Members of the new Buffalo Board of Education majority have been connecting with some of the biggest players on the state’s education scene to try to curry support for their ambitious reform agenda. Buy-in from the following people will be critical to executing the plans that have been put forward.
State Education Commissioner
The district has historically had an adversarial relationship with the state Education Department, with leaders consistently failing to bring schools in compliance with state guidelines. Now, one of the components of the board majority’s plan is to turn some of its schools over to the state. That would require a change in state law, along with the willingness of state education leaders.
Buffalo Teachers Federation President
Buffalo teachers have been working under the same contract for roughly a decade, and negotiations for a new one are overdue. Board members say they hope to get concessions, primarily in health care and benefits. Some believe the board majority is using the threat of more charter schools as leverage in bargaining. What happens in negotiations, however, hangs on Rumore, one of the most influential union leaders in the state.

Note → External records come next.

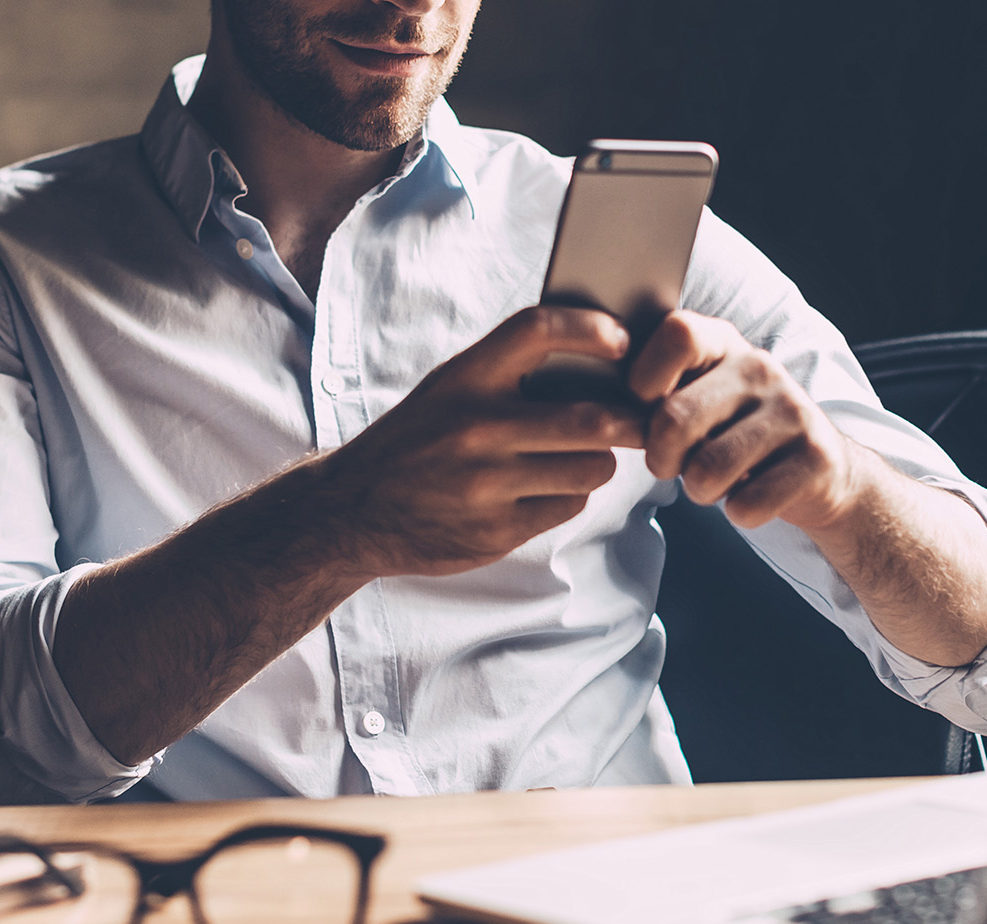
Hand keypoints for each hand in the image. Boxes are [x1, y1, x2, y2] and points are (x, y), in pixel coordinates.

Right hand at [321, 306, 644, 577]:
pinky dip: (567, 497)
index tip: (621, 342)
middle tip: (637, 420)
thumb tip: (602, 364)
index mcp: (464, 379)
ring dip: (597, 464)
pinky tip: (538, 492)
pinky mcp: (496, 530)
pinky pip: (568, 506)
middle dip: (628, 422)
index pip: (539, 330)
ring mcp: (487, 483)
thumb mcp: (447, 391)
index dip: (592, 329)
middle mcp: (476, 427)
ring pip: (592, 468)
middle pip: (593, 418)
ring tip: (575, 459)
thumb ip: (508, 373)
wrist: (349, 511)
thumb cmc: (413, 442)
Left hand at [629, 311, 861, 529]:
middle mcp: (760, 367)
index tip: (647, 412)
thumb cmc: (731, 434)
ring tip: (713, 482)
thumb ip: (652, 394)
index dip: (645, 380)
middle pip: (675, 418)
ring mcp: (794, 410)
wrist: (819, 471)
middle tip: (671, 467)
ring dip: (699, 491)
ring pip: (708, 469)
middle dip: (661, 459)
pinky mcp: (817, 457)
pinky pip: (748, 504)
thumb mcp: (694, 398)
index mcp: (723, 343)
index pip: (677, 333)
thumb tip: (600, 413)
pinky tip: (749, 497)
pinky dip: (739, 513)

President of the Northeast Charter Schools Network
Phillips oversees the network of charter schools that operate in New York State, an organization that serves as a lobbying group for charters. He could have influence helping the board court more charter schools. But he has cautioned that those schools will need assurances building space is available. The network has been pushing for the state to start giving building aid to charter schools and could use Buffalo’s interest as leverage.
President of the District Parent Coordinating Council
Radford runs the district’s most prominent parent organization, which has played a key role fighting for increased parent rights, holding the district accountable and making sure it is in compliance with state laws and regulations. The council has demonstrated the power parents have shaping district programs and policy, so having a strong working relationship with the group will be important.
Ultimately, executing – or changing – the board majority’s strategic vision will fall to the new interim superintendent. Ogilvie is a well-respected figure both locally and statewide, and he brings decades of experience and knowledge in education issues to the position. Ogilvie says his goal is to stabilize the district and set the course for the district’s future.